From a methodological perspective, EEG-informed phase targeting poses an inherent challenge regarding the ability to optimally detect the relevant phase information. EEG is sensitive to electrical fields generated by radially or tangentially oriented dipoles. In this study, we have confined our source detection algorithm to radial dipoles as this allowed comparable phase weighting across participants which should give comparable sensitivity with the Hjorth montage used by Zrenner et al. (2018). Considering also tangential sources would complicate across-subject averaging, because differences in the algebraic sign of electrode weighting make averaging across participants difficult. However a tangential source might better represent the individual mu-source that displays mu-related fluctuations in MEP amplitude, because TMS induces a tangentially oriented electrical field in the cortex. These issues remain to be addressed in order to identify the best way of extracting the oscillatory EEG signal for phase-dependent TMS targeting of cortical oscillations.

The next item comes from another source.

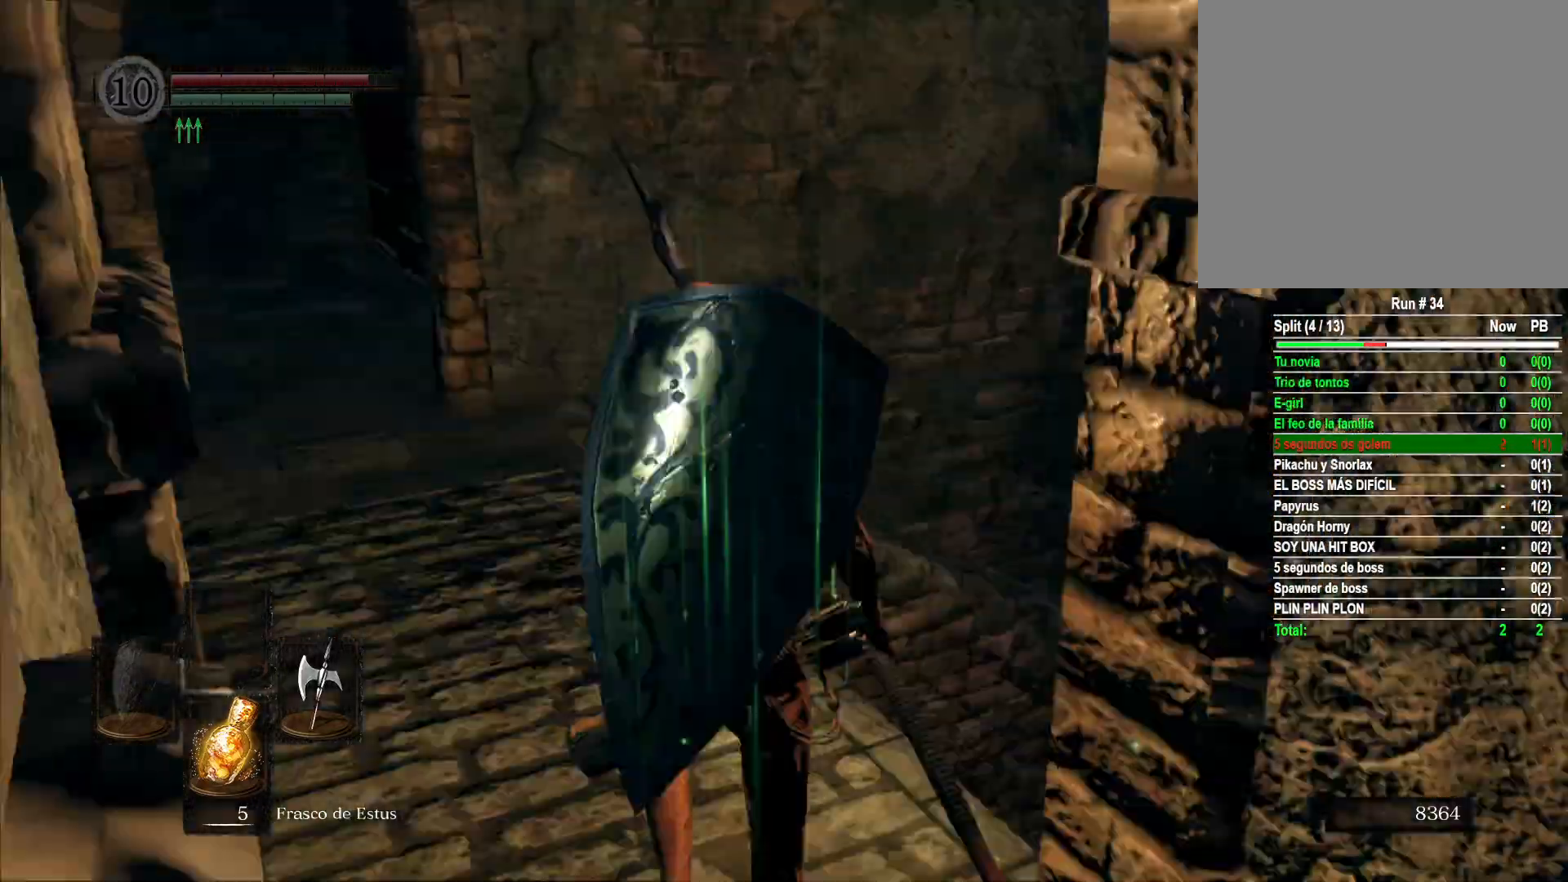
{"buttons": ["B"], "left_stick": "up", "right_stick": "center", "events": [[17, "right_stick", "center"], [183, "B", "down"]]}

In conclusion, phase-depended state-informed EEG-TMS is an interesting and promising tool for understanding the neurophysiological principles of cortical oscillations and their role in influencing neural excitability. The complex and yet unexplored underlying mechanisms still require a considerable amount of additional research before phase-dependent applications can reliably be used to decrease intra-individual variability in the response to TMS and provide a solid framework for boosting the effectiveness of current TMS-protocols.
Competing Interests
Hartwig R. Siebner has received honoraria as speaker from Novartis, Denmark and Sanofi Genzyme, Denmark, as consultant from Sanofi Genzyme, Denmark, and as senior editor (NeuroImage) from Elsevier Publishers, Amsterdam, The Netherlands. He has received royalties as book editor from Springer Publishers, Stuttgart, Germany and has received research funding from Biogen-idec, Denmark. The other authors report no conflict of interests,
Acknowledgements
We would like to thank Chloe Chung, Syochi Tashiro and Borhan Javanmiri for help with the data collection. This work was supported by the Novo Nordisk Foundation Interdisciplinary Synergy Program 2014 [“Biophysically adjusted state informed cortex stimulation (BASICS); NNF14OC0011413]. HRS holds a clinical professorship in precision medicine at the Institute of Clinical Medicine, Faculty of Health and Medical Sciences, University of Copenhagen, sponsored by the Lundbeck Foundation.